__Page images with extracted text__.
== Segment start ==

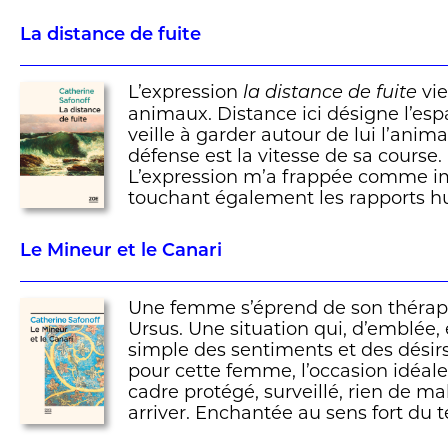
La distance de fuite
L’expression
vie
la distance de fuite
animaux. Distance ici désigne l’es
veille à garder autour de lui l’anima
défense est la vitesse de sa course.
L’expression m’a frappée comme i
touchant également les rapports h
Le Mineur et le Canari
Une femme s’éprend de son thérape
Ursus. Une situation qui, d’emblée
simple des sentiments et des désirs
pour cette femme, l’occasion idéal
cadre protégé, surveillé, rien de m
arriver. Enchantée au sens fort du 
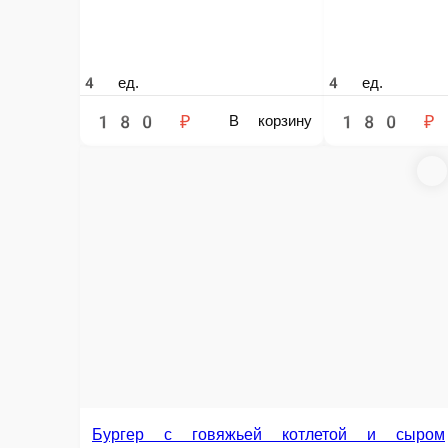
Шаурма классическая
Лаваш, курица гриль, маринованный лук, соус белый фирменный, соус к
1 ед.
Опции
300 ₽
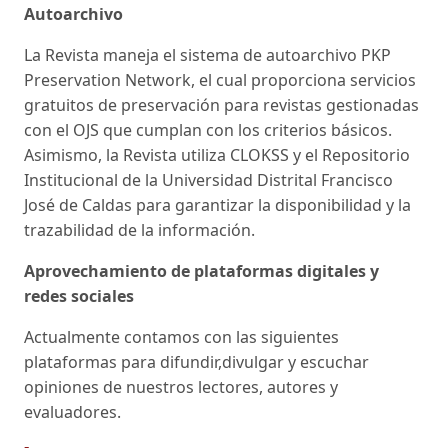
Autoarchivo
La Revista maneja el sistema de autoarchivo PKP
Preservation Network, el cual proporciona servicios
gratuitos de preservación para revistas gestionadas
con el OJS que cumplan con los criterios básicos.
Asimismo, la Revista utiliza CLOKSS y el Repositorio
Institucional de la Universidad Distrital Francisco
José de Caldas para garantizar la disponibilidad y la
trazabilidad de la información.
Aprovechamiento de plataformas digitales y
redes sociales
Actualmente contamos con las siguientes
plataformas para difundir,divulgar y escuchar
opiniones de nuestros lectores, autores y
evaluadores.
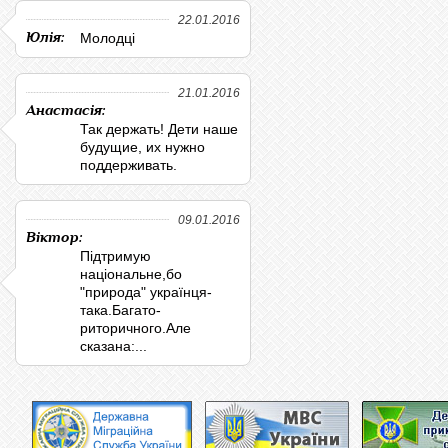
22.01.2016
Юлія:
Молодці
21.01.2016
Анастасія:
Так держать! Дети наше
будущие, их нужно
поддерживать.
09.01.2016
Віктор:
Підтримую
національне,бо
"природа" українця-
така.Багато-
риторичного.Але
сказана:...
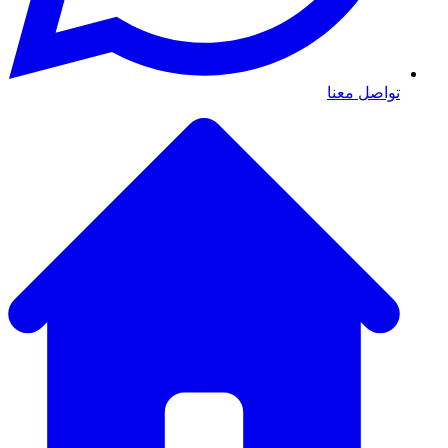
تواصل معنا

== Segment end ==

__INSTRUCTIONS FOR THE TASK__.
Write out every line of extracted text from the listing above word for word, leaving out the pictures.

__RESPONSE AREA__.
La distance de fuite
L’expression
vie
la distance de fuite
animaux. Distance ici désigne l’es
veille à garder autour de lui l’anima
défense est la vitesse de sa course.
L’expression m’a frappée comme i
touchant également les rapports h
Le Mineur et le Canari
Une femme s’éprend de son thérape
Ursus. Une situation qui, d’emblée
simple des sentiments et des désirs
pour cette femme, l’occasion idéal
cadre protégé, surveillé, rien de m
arriver. Enchantée au sens fort du 
Шаурма классическая
Лаваш, курица гриль, маринованный лук, соус белый фирменный, соус к
1 ед.
Опции
300 ₽
Autoarchivo
La Revista maneja el sistema de autoarchivo PKP
Preservation Network, el cual proporciona servicios
gratuitos de preservación para revistas gestionadas
con el OJS que cumplan con los criterios básicos.
Asimismo, la Revista utiliza CLOKSS y el Repositorio
Institucional de la Universidad Distrital Francisco
José de Caldas para garantizar la disponibilidad y la
trazabilidad de la información.
Aprovechamiento de plataformas digitales y
redes sociales
Actualmente contamos con las siguientes
plataformas para difundir,divulgar y escuchar
opiniones de nuestros lectores, autores y
evaluadores.
22.01.2016
Юлія:
Молодці
21.01.2016
Анастасія:
Так держать! Дети наше
будущие, их нужно
поддерживать.
09.01.2016
Віктор:
Підтримую
національне,бо
"природа" українця-
така.Багато-
риторичного.Але
сказана:...
تواصل معنا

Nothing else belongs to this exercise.